Bir de, ailevi bir gündemden dolayı, yaptığımız bir araştırma var. Bir anda çözüme ulaşacak bir konu olmasa da, onunla uğraşıp sonuç alamamış olmak beni bunaltınca, en sevdiğim şeylerden biri olan yemek pişirmeye girdim mutfağa. Sağlıklı bir kurabiye yapayım dedim. O stresle nasıl bir tarif uydurduysam, o da olmadı vesselam.
Ama bir an durdum ve dedim ki, Elif neden hemen ve anında çözüm bekliyorsun? Bırak bakalım, aradığın şey sana gelsin. Olacak olan da ne olursa olsun gerçekleşmiyor mu sonuçta? Bu kısa vadedeki bir gündemi rafa kaldırmak rahatlattı beni.

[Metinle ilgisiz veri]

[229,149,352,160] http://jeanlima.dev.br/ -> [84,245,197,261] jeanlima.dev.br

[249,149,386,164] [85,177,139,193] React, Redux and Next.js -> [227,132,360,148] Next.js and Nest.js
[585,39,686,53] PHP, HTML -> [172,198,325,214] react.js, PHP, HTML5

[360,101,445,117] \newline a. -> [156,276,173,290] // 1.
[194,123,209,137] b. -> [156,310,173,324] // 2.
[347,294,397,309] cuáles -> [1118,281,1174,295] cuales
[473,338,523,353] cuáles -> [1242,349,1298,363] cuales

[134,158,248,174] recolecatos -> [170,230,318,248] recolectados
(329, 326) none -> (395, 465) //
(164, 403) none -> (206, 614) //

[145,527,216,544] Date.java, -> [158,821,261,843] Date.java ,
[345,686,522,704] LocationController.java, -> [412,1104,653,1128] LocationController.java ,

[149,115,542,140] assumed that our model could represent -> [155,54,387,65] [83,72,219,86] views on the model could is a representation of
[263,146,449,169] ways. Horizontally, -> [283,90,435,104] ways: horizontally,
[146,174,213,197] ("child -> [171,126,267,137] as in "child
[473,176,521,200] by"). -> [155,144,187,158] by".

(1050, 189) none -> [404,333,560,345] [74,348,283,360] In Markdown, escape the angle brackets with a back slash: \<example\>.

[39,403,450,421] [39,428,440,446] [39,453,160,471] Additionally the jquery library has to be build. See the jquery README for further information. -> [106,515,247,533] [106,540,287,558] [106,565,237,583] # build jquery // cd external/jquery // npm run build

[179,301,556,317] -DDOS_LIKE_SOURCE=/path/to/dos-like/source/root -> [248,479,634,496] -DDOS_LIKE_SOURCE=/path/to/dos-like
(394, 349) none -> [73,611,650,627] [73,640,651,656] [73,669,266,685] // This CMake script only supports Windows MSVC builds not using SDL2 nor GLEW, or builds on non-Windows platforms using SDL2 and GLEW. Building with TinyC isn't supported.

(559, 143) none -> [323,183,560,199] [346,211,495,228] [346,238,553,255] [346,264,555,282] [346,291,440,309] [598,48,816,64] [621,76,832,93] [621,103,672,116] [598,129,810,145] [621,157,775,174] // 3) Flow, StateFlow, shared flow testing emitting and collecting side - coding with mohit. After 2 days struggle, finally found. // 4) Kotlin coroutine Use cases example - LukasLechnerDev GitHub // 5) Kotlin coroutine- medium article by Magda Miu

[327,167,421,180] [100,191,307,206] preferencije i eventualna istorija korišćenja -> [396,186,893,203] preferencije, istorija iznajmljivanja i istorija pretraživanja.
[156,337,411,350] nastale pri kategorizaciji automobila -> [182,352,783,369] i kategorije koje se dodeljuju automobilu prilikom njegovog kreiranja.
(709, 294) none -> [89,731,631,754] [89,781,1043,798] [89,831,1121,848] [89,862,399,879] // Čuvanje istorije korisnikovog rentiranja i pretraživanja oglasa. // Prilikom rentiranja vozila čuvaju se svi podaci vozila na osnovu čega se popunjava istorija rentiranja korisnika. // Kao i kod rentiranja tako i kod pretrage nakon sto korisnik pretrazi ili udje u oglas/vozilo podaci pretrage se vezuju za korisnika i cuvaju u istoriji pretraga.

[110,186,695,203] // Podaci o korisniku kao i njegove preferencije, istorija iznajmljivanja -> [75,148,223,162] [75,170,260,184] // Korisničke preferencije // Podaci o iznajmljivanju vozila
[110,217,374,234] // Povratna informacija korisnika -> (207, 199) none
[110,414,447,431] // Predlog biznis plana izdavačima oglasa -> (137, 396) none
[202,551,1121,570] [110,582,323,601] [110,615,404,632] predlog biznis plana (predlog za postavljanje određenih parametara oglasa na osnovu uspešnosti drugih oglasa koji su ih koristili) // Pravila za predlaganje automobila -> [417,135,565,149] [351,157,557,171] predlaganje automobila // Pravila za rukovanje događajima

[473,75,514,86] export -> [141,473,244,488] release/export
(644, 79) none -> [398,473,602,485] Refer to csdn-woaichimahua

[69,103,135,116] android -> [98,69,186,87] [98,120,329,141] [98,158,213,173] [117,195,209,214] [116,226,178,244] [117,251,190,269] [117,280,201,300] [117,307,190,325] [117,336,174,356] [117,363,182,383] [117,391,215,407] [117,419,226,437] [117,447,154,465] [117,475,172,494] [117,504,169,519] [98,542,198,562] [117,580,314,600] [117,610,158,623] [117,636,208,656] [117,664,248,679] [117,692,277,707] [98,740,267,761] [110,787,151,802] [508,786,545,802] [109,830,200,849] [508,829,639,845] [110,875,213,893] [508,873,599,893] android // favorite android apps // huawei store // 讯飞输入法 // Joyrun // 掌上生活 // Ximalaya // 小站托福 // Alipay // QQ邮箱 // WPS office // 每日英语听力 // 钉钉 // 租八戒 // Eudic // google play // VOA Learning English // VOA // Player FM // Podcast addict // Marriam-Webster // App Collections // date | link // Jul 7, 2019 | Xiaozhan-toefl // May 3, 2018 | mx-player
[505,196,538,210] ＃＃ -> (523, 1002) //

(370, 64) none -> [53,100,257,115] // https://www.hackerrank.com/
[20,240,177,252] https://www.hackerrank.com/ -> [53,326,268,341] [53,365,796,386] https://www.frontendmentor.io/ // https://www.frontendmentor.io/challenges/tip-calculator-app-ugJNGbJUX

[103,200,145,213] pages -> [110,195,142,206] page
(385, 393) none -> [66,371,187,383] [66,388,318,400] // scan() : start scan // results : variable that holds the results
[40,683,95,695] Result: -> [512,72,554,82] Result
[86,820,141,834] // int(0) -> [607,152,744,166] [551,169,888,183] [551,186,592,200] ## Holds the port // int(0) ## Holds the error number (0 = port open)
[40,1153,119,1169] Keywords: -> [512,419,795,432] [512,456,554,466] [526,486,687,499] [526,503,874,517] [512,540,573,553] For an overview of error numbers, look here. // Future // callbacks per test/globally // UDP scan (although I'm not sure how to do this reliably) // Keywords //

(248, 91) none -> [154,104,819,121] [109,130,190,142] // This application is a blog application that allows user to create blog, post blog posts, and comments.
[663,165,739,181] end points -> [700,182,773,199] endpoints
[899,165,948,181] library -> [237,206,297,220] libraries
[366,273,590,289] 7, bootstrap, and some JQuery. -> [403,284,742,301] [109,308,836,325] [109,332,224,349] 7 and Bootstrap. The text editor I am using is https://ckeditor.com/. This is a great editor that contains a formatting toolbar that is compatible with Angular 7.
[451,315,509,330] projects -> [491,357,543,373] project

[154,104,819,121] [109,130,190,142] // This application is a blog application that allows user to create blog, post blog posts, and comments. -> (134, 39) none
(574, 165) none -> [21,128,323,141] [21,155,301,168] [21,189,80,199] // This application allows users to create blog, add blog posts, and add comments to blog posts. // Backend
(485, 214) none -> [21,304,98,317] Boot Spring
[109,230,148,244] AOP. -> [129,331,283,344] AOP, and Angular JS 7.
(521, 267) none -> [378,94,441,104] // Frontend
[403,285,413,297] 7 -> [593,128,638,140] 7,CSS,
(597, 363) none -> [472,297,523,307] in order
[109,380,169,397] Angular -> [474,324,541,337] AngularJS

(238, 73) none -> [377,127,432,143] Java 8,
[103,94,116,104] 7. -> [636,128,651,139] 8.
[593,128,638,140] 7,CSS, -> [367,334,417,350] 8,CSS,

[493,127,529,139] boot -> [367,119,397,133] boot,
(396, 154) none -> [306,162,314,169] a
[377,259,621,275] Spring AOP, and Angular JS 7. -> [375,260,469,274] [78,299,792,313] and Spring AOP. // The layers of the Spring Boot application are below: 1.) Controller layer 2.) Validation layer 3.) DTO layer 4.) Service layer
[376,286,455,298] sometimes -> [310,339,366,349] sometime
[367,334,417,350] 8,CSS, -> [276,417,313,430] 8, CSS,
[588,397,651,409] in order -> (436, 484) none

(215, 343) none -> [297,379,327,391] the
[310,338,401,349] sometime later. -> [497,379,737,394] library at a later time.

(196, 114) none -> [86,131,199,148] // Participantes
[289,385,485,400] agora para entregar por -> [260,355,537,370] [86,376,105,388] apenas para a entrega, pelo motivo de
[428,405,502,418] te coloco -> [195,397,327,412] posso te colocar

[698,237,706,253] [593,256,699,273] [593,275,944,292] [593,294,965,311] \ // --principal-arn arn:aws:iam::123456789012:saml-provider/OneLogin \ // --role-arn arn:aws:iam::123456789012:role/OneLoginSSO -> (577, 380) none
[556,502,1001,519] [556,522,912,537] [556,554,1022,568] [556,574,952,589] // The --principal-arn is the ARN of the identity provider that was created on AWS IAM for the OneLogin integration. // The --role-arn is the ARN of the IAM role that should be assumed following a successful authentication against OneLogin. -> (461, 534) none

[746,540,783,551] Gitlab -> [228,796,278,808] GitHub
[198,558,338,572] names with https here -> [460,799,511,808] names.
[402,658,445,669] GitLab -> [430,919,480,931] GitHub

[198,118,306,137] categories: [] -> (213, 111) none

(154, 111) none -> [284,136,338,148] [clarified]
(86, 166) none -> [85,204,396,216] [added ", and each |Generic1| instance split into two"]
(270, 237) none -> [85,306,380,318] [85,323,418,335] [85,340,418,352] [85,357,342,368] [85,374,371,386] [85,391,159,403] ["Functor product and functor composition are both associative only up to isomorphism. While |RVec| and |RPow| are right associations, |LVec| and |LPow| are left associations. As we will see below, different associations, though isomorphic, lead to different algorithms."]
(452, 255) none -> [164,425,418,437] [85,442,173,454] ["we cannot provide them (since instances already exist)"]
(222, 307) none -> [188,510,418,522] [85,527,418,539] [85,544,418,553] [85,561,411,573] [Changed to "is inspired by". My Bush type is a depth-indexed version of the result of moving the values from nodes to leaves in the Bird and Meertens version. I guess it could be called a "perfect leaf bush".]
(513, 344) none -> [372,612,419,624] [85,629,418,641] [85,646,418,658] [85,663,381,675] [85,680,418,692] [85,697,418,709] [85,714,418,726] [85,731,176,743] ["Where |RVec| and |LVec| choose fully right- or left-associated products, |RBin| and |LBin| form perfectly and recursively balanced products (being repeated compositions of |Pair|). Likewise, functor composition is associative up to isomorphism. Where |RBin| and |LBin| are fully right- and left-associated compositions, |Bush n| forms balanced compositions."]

Sonra, bugün neler yaptım diye düşündüm. Sabah sporum da dahil olmak üzere bir sürü iş yapmıştım. Diğer işlerin de o an için aciliyeti yoktu zaten, peyder pey yapmaya devam ediyordum. E öyleyse neden kendimi hiçbir şey yapmıyor gibi hissediyordum?
Meğer yazının başında saydığım o liste, benim ne kadar şey yaparsam yapayım asla kendime yeterli gelmediğimi düşündürecek kadar kabarıkmış. Ve yapamadığım her bir madde ise, benim enerjimi çalan vampirlere dönüşüyormuş.
Yaptığım şeyleri şöyle bir gözden geçirmek bile beni çok rahatlattı. Bir liste yaptım. Aklımdan gitsin diye yapılacak her şeyi yazdım. Sonra da yaptıklarımın üzerini çizdim. En kısa sürede yapacaklarım için de tek tek niyet etmeye karar verdim. Sadece yapacağım işe odaklanarak, diğerlerini beklemeye alarak. Ve beklemeye aldığımı onlara da bildirerek kendimi sıkıştırmamaya karar verdim.
Bu aşırı eril olan bu davranışımı ve yaklaşımımı, dişil enerji ile dengelemem aslında. Eğer bunu ben, iradî olarak yapmasaydım, denge yasası bunu dengelemek adına bana daha sarsıcı bir şey yaşatacaktı. Çok eril olan davranışlarımız, bizi durduracak ve yavaşlatacak eylemleri- durumları kendimize çekmemizi sağlar. Plan yapmak iyidir, güzeldir ancak her adımını planlamak değil.
Ufak ve kısa vadeli planlarla ilerlemek, yaptıkça fark etmek. Durmak ve şükretmek en güzelidir.
Şuan üstümden çok ağır bir yük kalkmış gibi hissediyorum. Evet o yapılacak listem yok olmadı ama bak bu yazımı bitirdim bile. Demek diğerleri de bitecek. Yavaş ve telaşsız..
Dilerim sen de kendine aldığın yükleri ve sorumlulukları ayrıştırabilir ve kendini sıyırıp alabilirsin.